En resumen, la deflación crea riesgos para los bancos, por lo que los bancos conspiran con el gobierno para crear suficiente dinero para no tener que lidiar con él. Las prácticas de “bolas a la pared” y “cara, yo gano, cruz, tú pierdes” con las que nos hemos familiarizado en la banca hoy en día están permitidas e inspiradas por el régimen inflacionario permanente.

El otro gran conspirador de la inflación (y el mayor beneficiario) es el gobierno. Piense en la inflación como oxígeno para los políticos y en el monóxido de carbono como un voto público emitido para aumentar los impuestos. La inflación constante (¿2 por ciento, digamos?) crea un efecto de trinquete fiable en todos los contribuyentes del país, y una pista agradable, suave y espumosa para los burócratas. ¿Y deberían nuestros benévolos líderes decidir que la vía de inflación/impuestos no es lo suficientemente ancha o suave? ¡Simplemente toman prestada la diferencia (es decir, el déficit) y la inflan también!

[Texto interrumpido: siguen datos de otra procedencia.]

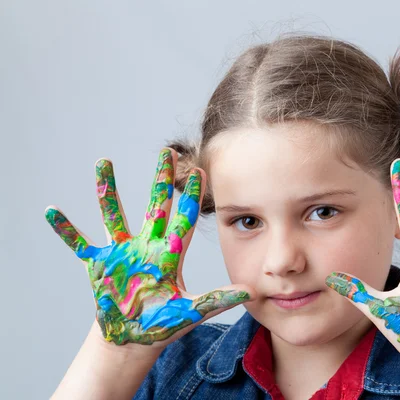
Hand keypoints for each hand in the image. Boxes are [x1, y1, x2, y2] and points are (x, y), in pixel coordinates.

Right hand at [46, 148, 251, 345]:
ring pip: (114, 214)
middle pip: (155, 206)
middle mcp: (146, 246)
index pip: (184, 219)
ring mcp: (121, 252)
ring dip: (108, 190)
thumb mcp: (192, 311)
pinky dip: (66, 231)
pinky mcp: (99, 264)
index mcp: (169, 255)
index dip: (192, 197)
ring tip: (102, 162)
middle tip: (168, 151)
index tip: (200, 171)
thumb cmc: (164, 324)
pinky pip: (80, 244)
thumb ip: (219, 299)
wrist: (134, 338)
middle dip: (161, 179)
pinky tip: (52, 211)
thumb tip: (252, 292)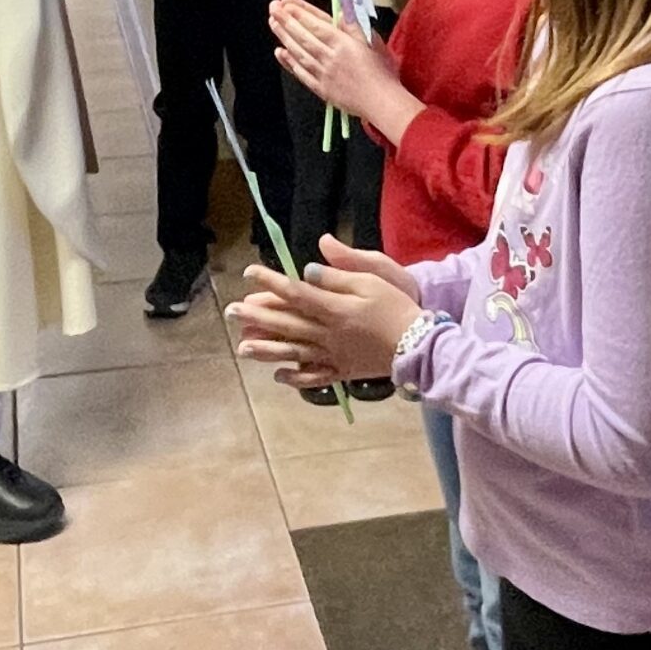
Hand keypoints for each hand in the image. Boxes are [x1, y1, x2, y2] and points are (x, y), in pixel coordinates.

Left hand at [226, 235, 421, 384]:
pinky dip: (294, 378)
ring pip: (293, 352)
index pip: (296, 293)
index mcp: (335, 308)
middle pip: (286, 323)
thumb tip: (307, 272)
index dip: (270, 283)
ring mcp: (333, 356)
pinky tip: (278, 375)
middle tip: (230, 311)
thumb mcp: (372, 281)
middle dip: (256, 316)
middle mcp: (328, 334)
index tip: (249, 273)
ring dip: (265, 350)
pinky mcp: (342, 371)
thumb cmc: (398, 307)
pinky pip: (313, 377)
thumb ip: (338, 277)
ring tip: (242, 347)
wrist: (420, 346)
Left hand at [272, 0, 406, 125]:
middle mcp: (329, 56)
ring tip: (273, 23)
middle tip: (273, 7)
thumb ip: (355, 25)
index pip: (316, 23)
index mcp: (343, 43)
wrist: (382, 102)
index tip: (287, 1)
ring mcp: (323, 73)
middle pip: (303, 36)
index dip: (300, 11)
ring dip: (284, 36)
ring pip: (299, 52)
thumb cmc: (382, 72)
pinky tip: (280, 52)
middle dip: (286, 20)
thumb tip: (342, 10)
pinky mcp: (321, 88)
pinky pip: (301, 73)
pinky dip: (289, 62)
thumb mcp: (373, 41)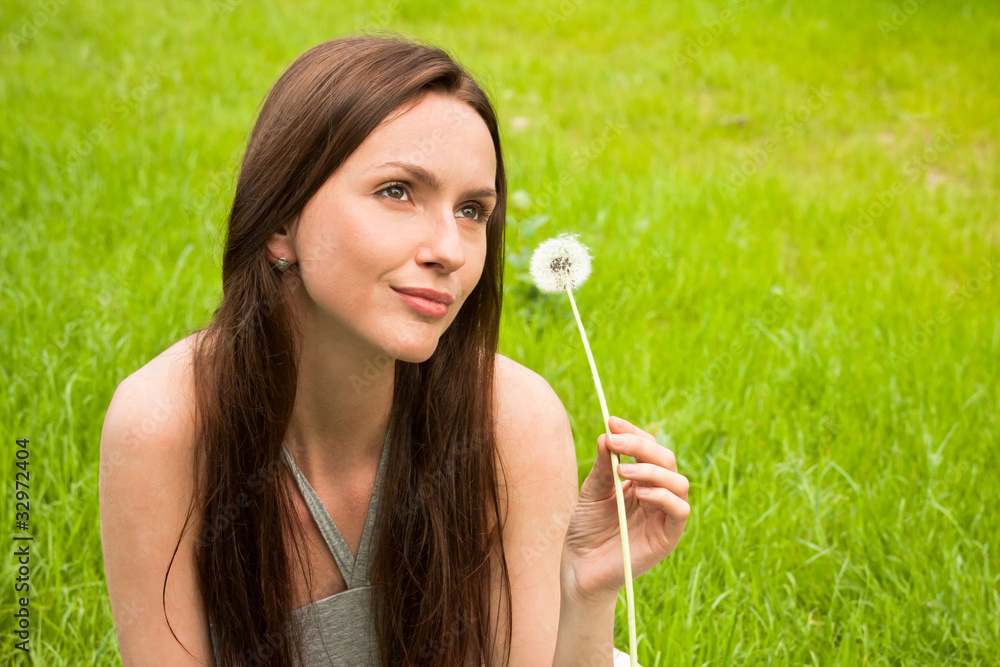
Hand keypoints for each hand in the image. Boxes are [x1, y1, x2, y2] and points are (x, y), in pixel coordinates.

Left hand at [561, 416, 689, 604]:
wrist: (579, 568)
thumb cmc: (586, 530)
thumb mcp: (592, 491)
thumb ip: (602, 466)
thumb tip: (607, 434)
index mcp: (641, 481)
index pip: (650, 449)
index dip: (634, 433)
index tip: (611, 422)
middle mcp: (657, 495)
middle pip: (666, 460)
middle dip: (642, 446)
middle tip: (615, 442)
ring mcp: (664, 516)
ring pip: (679, 482)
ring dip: (653, 470)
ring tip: (624, 471)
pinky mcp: (668, 537)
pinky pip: (680, 511)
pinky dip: (664, 496)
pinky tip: (640, 493)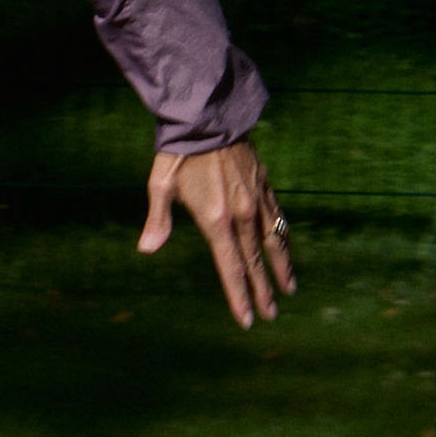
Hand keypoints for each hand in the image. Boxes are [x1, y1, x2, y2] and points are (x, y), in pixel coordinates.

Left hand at [138, 139, 294, 329]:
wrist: (209, 117)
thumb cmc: (179, 153)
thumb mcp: (161, 185)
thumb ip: (158, 220)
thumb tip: (146, 249)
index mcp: (216, 219)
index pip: (231, 267)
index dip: (238, 295)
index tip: (246, 319)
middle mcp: (242, 215)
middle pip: (255, 262)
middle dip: (262, 292)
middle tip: (269, 315)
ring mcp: (257, 201)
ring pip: (274, 243)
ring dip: (282, 269)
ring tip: (289, 291)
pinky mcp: (265, 188)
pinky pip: (279, 221)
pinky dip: (284, 240)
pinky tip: (286, 252)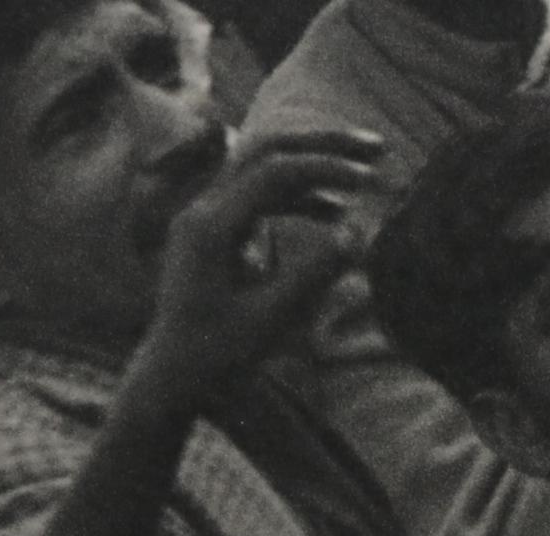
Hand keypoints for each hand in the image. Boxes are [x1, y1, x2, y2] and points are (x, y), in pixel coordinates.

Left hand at [126, 126, 384, 415]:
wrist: (171, 375)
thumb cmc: (217, 356)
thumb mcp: (269, 320)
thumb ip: (312, 273)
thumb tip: (359, 232)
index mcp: (210, 227)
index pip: (274, 172)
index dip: (327, 168)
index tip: (372, 181)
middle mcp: (202, 209)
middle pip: (266, 150)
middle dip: (323, 145)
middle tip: (377, 148)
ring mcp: (205, 215)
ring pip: (263, 166)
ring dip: (314, 165)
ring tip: (365, 174)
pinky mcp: (214, 228)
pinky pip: (258, 194)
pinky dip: (298, 194)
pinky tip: (335, 210)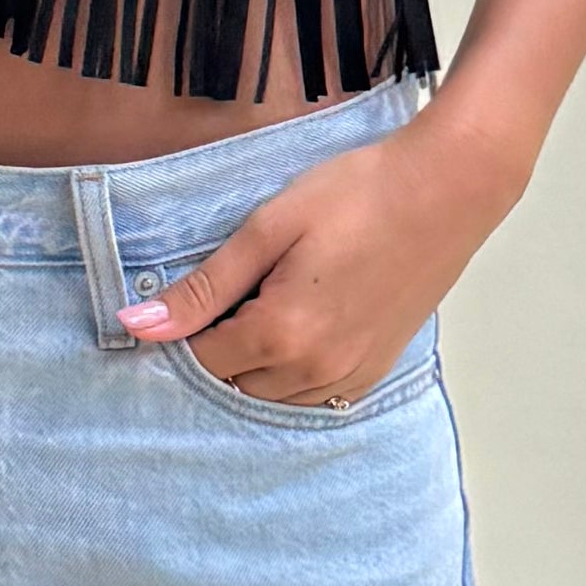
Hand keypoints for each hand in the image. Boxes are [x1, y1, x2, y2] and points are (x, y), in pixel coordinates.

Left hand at [116, 110, 518, 407]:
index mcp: (281, 333)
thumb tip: (137, 325)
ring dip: (256, 364)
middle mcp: (315, 371)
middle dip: (221, 346)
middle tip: (240, 287)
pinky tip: (303, 322)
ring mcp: (350, 376)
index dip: (188, 326)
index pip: (200, 360)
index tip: (199, 289)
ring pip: (271, 397)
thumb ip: (203, 287)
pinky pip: (313, 397)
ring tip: (273, 299)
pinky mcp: (374, 371)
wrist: (448, 188)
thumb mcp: (268, 228)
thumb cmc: (359, 193)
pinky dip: (293, 373)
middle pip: (232, 385)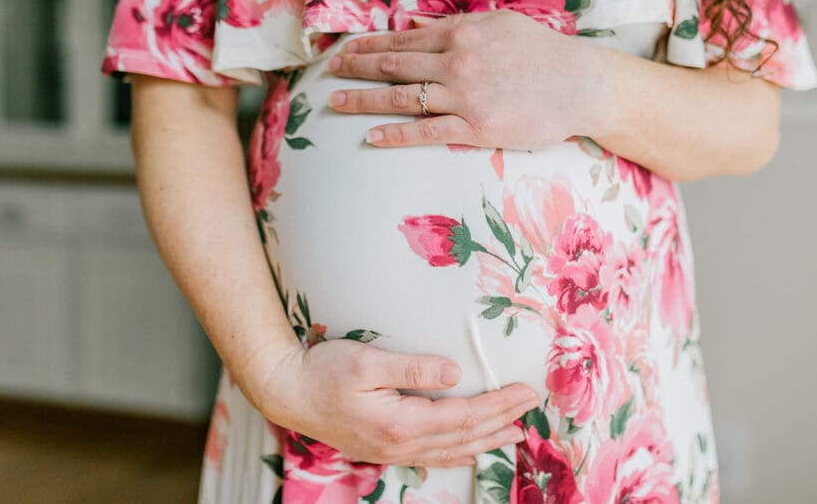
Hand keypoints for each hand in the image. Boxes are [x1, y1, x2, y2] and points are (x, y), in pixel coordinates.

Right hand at [255, 338, 540, 467]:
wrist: (285, 392)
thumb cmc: (324, 371)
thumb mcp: (368, 360)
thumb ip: (414, 368)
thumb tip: (455, 372)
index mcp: (400, 422)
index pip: (464, 416)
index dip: (498, 405)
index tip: (525, 392)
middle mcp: (399, 444)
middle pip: (463, 437)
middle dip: (501, 422)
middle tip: (530, 408)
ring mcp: (390, 451)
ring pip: (449, 450)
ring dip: (484, 442)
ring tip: (512, 434)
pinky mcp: (381, 449)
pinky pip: (430, 456)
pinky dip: (456, 454)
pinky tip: (468, 454)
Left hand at [325, 10, 611, 149]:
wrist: (581, 84)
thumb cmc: (543, 52)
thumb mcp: (499, 24)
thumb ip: (454, 24)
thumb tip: (415, 24)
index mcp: (461, 32)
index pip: (403, 39)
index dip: (370, 45)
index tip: (346, 50)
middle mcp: (456, 61)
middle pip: (394, 65)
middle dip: (357, 68)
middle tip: (330, 73)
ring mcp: (464, 96)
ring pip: (402, 97)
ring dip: (363, 100)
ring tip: (336, 103)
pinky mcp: (476, 127)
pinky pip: (426, 131)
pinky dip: (395, 133)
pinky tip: (372, 136)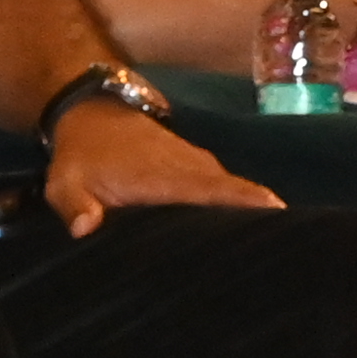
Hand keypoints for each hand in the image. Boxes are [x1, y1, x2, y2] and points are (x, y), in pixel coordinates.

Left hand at [41, 94, 279, 237]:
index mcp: (162, 176)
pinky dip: (240, 203)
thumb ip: (76, 206)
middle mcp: (189, 168)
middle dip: (261, 216)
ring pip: (232, 189)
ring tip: (279, 245)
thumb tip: (84, 229)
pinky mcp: (196, 166)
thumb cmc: (81, 155)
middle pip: (234, 193)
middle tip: (290, 247)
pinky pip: (224, 187)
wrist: (91, 110)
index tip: (277, 213)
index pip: (210, 190)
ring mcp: (195, 164)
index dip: (242, 202)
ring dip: (253, 211)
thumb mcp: (66, 182)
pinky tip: (251, 229)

La inflación creada por los bancos centrales permite que el gobierno SIEMPRE tenga el dinero que quiere y sea el primero en la fila para obtenerlo. Si la deflación fuera operativa, como sería el caso en una economía que funciona correctamente donde las mejoras en la productividad se traducen en precios más bajos, el gobierno tendría que gravar explícitamente en lugar de depender de la inflación para impulsar los ingresos y devaluar la deuda. Las carreras de los políticos serían mucho, mucho más cortas.

En resumen, hay una razón por la cual la deflación rara vez (o nunca) ocurre. La inflación facilita la vida de los banqueros y burócratas y los mantiene en el poder. El costo de una simple hamburguesa sería mucho más bajo sin un gobierno cada vez más expansivo y la destrucción deliberada de nuestro dinero. Pero nunca sucederá mientras los banqueros y los burócratas trabajen en perfecta simbiosis para ejecutar una estafa masiva sobre el pueblo estadounidense.